Also war Pelz auch damals schon eine teure Angelegenheit.
Ja. Das haben die Römer dann auch schnell begriffen. In der burgundischen Mode [eine der elegantesten Modephasen im Mittelalter. Anm. d. Verf.] wurde er dann edel verarbeitet und zum Inbegriff von Luxus. Aus späteren Zeiten kennt man ja die klassischen Darstellungen der Könige in schweren Hermelinroben, sowohl Ludwigs XIV. als auch Napoleons. Jahrhundertelang war es nur dem Adel vorbehalten, Pelz zu tragen oder gar zu besitzen. Allein die Beschaffung war vorerst auch ein logistisches Problem: Die Mehrzahl der Pelze stammte aus Russland. Allerdings ist Pelz ursprünglich nicht an der Außenseite eines Kleidungsstückes verwendet worden, sondern als Kragen oder in der Innenauskleidung, was man -fachsprachlich als „Verbrämung“ bezeichnet.

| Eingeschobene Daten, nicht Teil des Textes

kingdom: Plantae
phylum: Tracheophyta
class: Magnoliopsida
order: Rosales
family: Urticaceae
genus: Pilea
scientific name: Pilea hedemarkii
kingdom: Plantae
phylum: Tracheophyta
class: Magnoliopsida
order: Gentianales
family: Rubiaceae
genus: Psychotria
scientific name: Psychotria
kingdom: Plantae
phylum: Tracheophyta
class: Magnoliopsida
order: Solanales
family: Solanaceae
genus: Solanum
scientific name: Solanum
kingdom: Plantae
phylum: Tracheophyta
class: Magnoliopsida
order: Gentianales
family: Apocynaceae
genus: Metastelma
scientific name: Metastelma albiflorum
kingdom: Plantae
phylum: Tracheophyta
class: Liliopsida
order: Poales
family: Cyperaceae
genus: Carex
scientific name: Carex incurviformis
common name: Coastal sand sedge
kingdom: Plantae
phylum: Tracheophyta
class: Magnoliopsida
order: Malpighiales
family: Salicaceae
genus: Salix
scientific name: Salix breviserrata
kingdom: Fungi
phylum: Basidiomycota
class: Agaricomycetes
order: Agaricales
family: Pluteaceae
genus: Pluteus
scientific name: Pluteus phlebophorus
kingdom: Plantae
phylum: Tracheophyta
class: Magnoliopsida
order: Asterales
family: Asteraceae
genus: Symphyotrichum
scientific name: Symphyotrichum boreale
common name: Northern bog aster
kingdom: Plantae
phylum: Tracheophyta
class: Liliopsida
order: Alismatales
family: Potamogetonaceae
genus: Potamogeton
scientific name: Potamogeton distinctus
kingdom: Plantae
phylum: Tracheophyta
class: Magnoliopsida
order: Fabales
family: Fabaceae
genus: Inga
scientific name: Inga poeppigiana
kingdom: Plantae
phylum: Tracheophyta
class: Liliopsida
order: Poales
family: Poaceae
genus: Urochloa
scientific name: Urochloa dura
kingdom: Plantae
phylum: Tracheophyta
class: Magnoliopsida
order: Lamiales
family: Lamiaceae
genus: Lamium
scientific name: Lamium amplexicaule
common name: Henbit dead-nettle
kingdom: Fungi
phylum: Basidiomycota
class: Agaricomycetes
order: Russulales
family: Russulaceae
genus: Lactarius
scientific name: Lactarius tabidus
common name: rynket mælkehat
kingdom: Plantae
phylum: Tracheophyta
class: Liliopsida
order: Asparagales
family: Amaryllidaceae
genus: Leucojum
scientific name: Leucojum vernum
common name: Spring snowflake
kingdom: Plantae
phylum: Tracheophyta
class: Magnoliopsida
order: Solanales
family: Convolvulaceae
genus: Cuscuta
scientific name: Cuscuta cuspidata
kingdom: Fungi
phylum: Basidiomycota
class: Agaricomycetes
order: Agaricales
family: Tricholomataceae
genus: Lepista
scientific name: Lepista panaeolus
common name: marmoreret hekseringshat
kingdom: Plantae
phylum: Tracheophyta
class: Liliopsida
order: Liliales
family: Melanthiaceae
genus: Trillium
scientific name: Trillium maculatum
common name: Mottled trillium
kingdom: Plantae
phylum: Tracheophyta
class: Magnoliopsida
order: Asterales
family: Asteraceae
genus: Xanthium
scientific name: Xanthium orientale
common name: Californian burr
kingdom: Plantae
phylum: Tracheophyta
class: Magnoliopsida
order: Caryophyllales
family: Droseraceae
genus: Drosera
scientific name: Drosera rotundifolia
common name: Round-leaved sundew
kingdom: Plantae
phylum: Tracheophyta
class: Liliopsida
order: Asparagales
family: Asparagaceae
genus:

Dass der Pelz außen zur Schau gestellt wurde – quasi als „Manteltier“ – passierte erst später.
Ab wann hatte Pelz seinen Durchbruch in der bürgerlichen Mode?
In der Renaissance. Sie steht für die Demokratisierung der Mode, für das aufstrebende Bürgertum, das durch das Kaufmannswesen nun einen erheblichen Wirtschaftsfaktor darstellte. Männer trugen Pelz im größeren Stil und stellten ihn zur Schau, Frauen zurückhaltend in Form von Verbrämung, Kragen oder Muff. Im Rokoko ging der Pelztrend wieder an die Königshäuser zurück. Die Biedermeier- und Empire-Zeit war weniger pelzlastig, da größtenteils das Geld für derartigen Luxus fehlte. Spätestens in den Goldenen Zwanzigern des vorigen Jahrhunderts schmückte man sich als Frau den Hals jedoch mit ganzen Füchsen und fühlte sich schick in solch mondänen Kleidungsstücken.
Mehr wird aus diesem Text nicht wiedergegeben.